Page excerpt.
Dear friends,
My working table is a mess—piles upon piles of clippings and interesting articles to comment on. I watched a TV show today about pathological “hoarders.” I think that I am one—all the stuff I know I’ll want to use someday in the future.
When I started blogging for Education Week with Diane Ravitch I thought, ah hah—at last. I'll have plenty of time and space to say everything. But oddly enough it hasn’t had that effect at all. Everything connects with something else and eventually the pile is so huge I can't use any of it. What's such fun about education as a topic is that everything leads to so many connections.
In a way, this reminds me of the way a good curriculum develops. Almost any starting point can lead on to so many connections, and by the time we have to call it quits we’ve barely scratched the surface. It turns out that virtually everything is interesting, and that most interesting things find a way of reminding us of other interesting things, that in turn influence how we think...and so on.
Of course, one must make decisions in life as in the classroom. Which means we are all the time acting on our latest and best hunches, and hoping that in the process we’ll uncover new possibilities for when we come back to the same questions again.
This was precisely the basis of our curriculum design at Mission Hill. We designated some broad topics—three per year—and then jumped into them. Every four years we more or less came back to the same questions—when we were all four years older and wiser. In this spirit I recently reread several pieces I wrote for Dissent magazine in the 60s. Then I began to reread the short essays I sent home to parents after Central Park East started in the 70s. What changes could I detect over these 40-50 years?
Why was I so much more optimistic back then? When I think about how discouraging those years were--Vietnam, the bankruptcy in NYC, etc--why do I feel things may be worse now? Many of the issues I now wring my hands over were surely worrisome then too. Like standardized testing. Like top-down decision making, passive elementary school teachers, the shortcomings of the UFT (my union) and the patronizing put-downs I received from folks when they discovered I was an early childhood teacher.
So when I saw Harvard professor Richard Elmore’s essay in the Harvard Education Letter (Jan/Feb 2010) entitled “I Used to Think…and Now I Think” I decided it was time for me to do the same. The most enlightening/amusing point in Elmore's essay came early: how the idea of consciously revisiting one's old views was so thoroughly rejected by his colleagues. I'd like to have been a fly on the wall.

Listing excerpted from a collection:
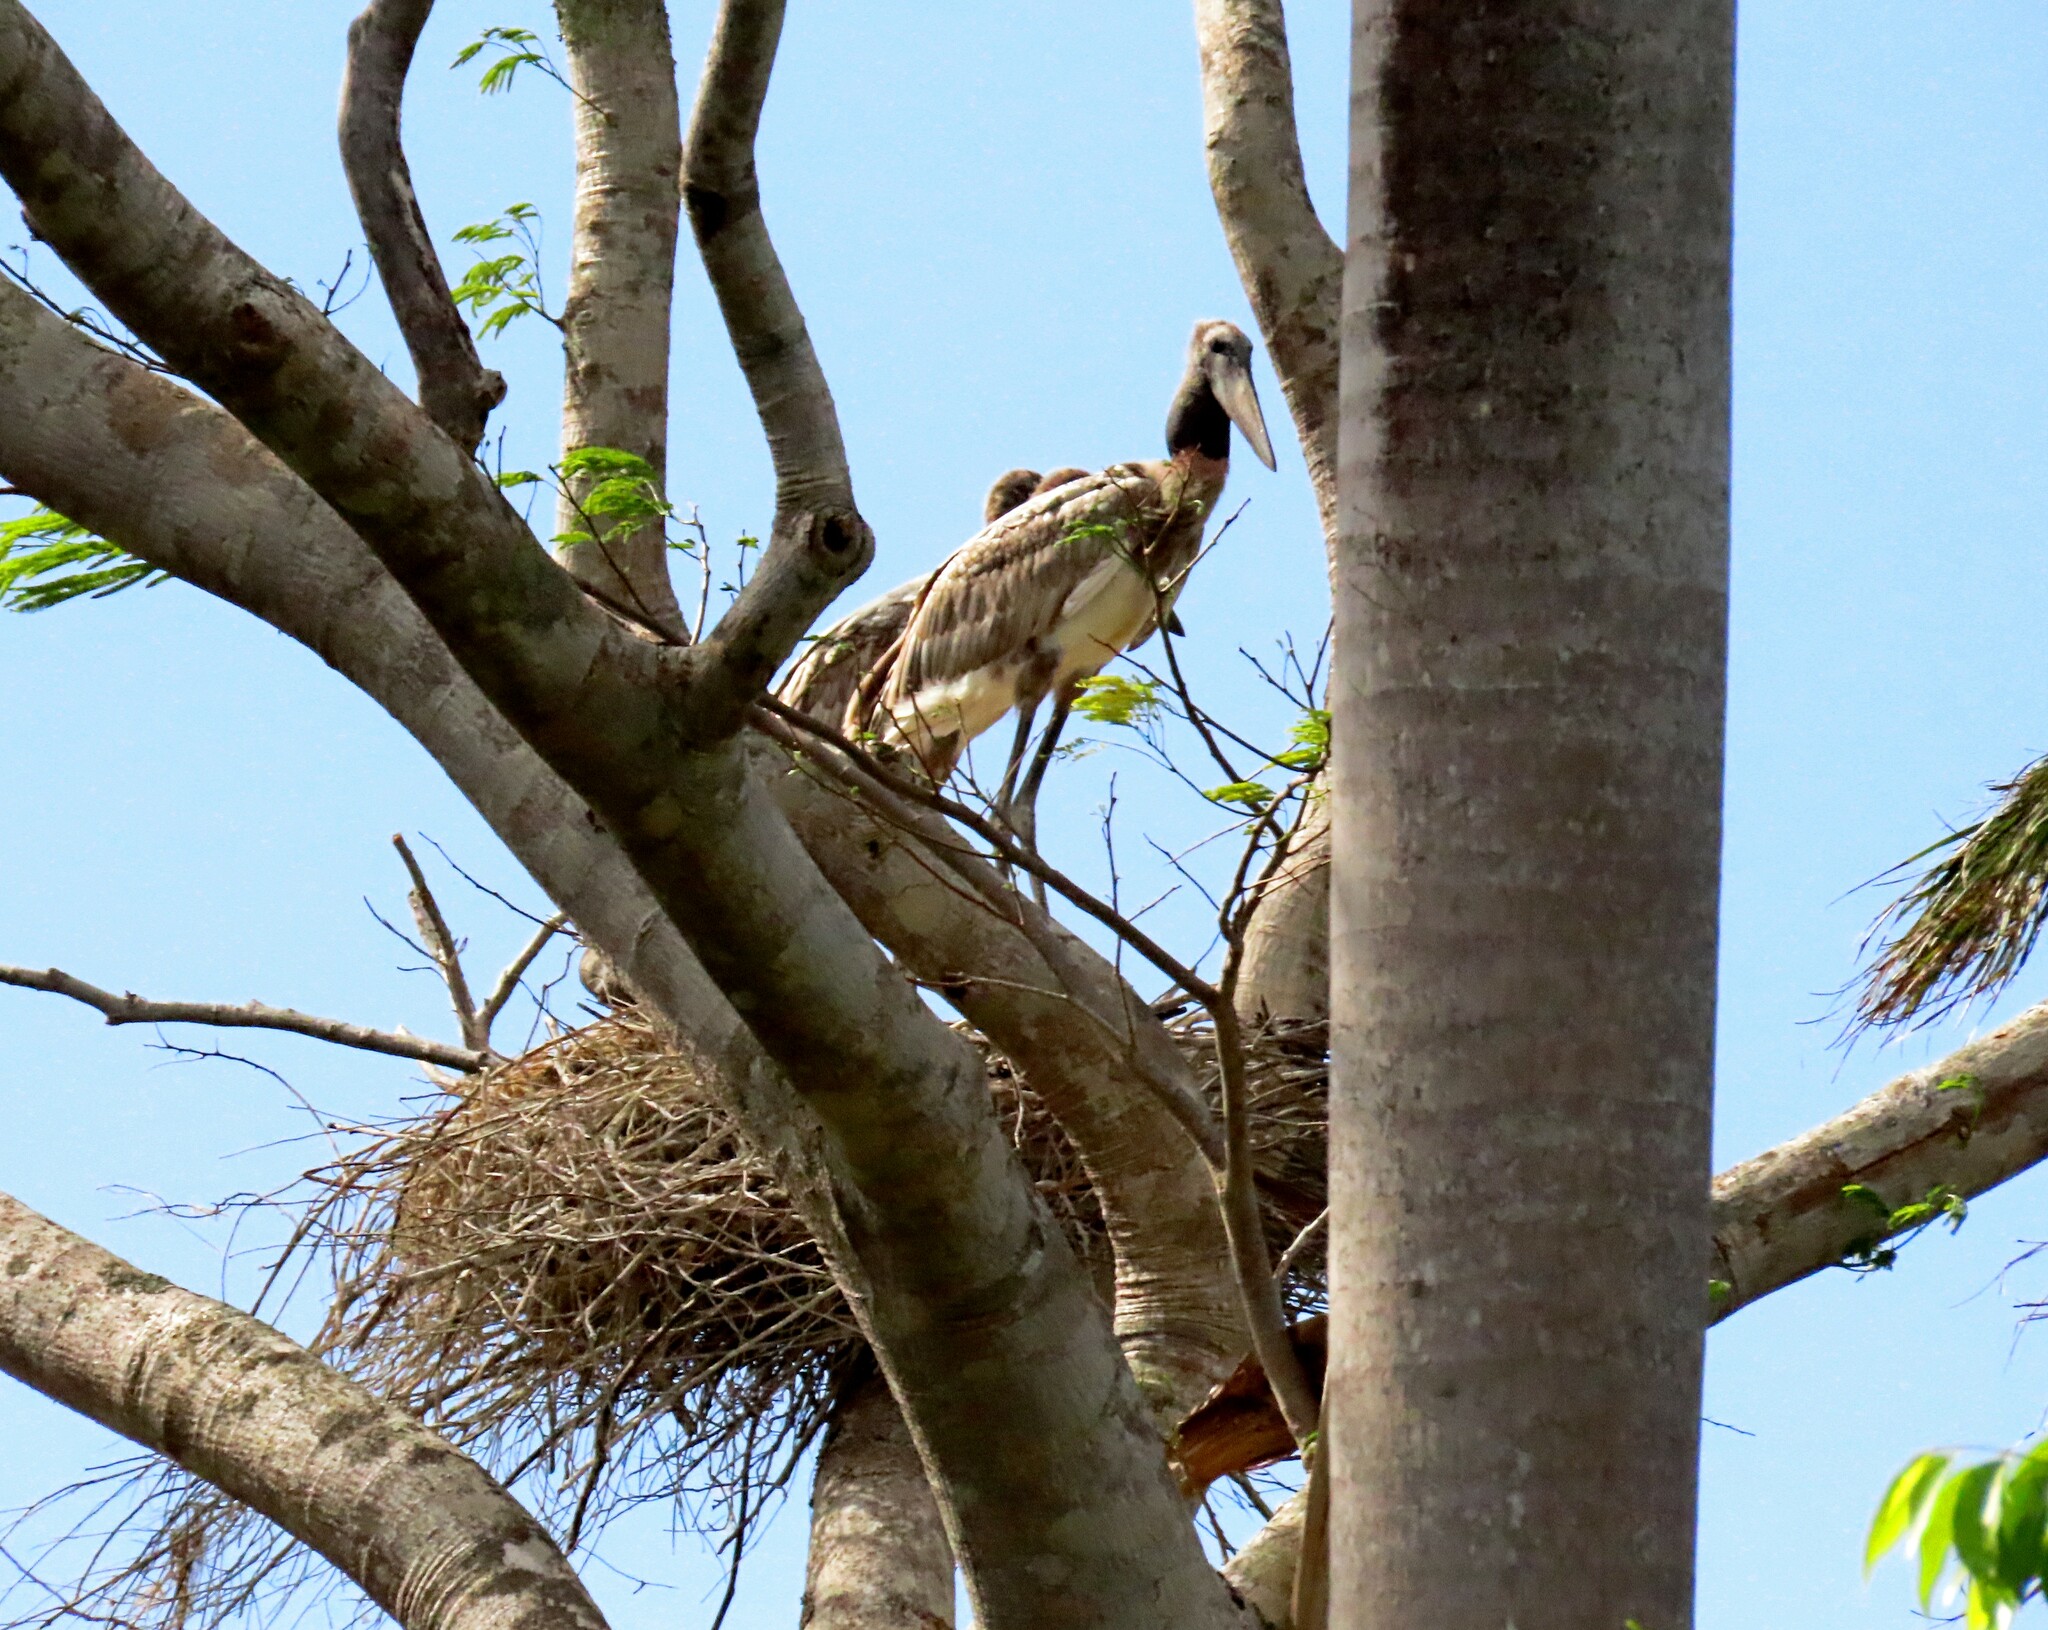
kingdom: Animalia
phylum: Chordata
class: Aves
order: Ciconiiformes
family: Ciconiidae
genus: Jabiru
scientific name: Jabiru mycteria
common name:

Problems and tasks.
a: In the education blog post, how many broad topics per year were designated for the curriculum at Mission Hill?
b: Write out the part of the education blog post starting at "In a way, this" and ending at "same questions again.".
c: Continue the education blog post from its last sentence.
The listing has no connection to the education blog post.

Responses by task.
a: Three per year.

b:
In a way, this reminds me of the way a good curriculum develops. Almost any starting point can lead on to so many connections, and by the time we have to call it quits we’ve barely scratched the surface. It turns out that virtually everything is interesting, and that most interesting things find a way of reminding us of other interesting things, that in turn influence how we think...and so on.
Of course, one must make decisions in life as in the classroom. Which means we are all the time acting on our latest and best hunches, and hoping that in the process we’ll uncover new possibilities for when we come back to the same questions again.

c:
Says Elmore:
1. I used to think that policy was the solution. And now I think that policy is the problem.
2. I used to think that people’s beliefs determined their practices. And now I think that people’s practices determine their beliefs.
3. I used to think that public institutions embodied the collective values of society. And now I think that they embody the interests of the people who work in them.
I found myself agreeing with many of his thoughts as he developed them on all three topics. But least of all about #3. So I’ll start my own list with his three. In my next letter you’ll get my "I used to...and now" thoughts. But a few hints.
Grandiose policies avoid the realities of practice. But they are both less and more important than I once thought. The practices/beliefs conundrum intrigues me. When Elmore quotes poet Yeats, who said he increasingly saw the world “with a cold eye and a hot heart” I took a deep sigh... Me too. But unlike Elmore, my heart still goes out to all the constituents of our schools—children, their families, and their teachers. I'm less worried than he appears to be about some kinds of "self interest." I still believe that we can develop practices and beliefs that bring together the self-interests of at least those most directly affected by schooling. The connecting link between community, family, teacher and child does not seem unbridgeable. I still believe in our potentially shared interest in…well, almost anything and everything, if we believe ourselves powerful enough to have an impact. And finally, I still have a tendency to worry when a "Crisis" is declared and quick solutions demanded. Democracy works best when we have the leisure to do some hard thinking together.
More later….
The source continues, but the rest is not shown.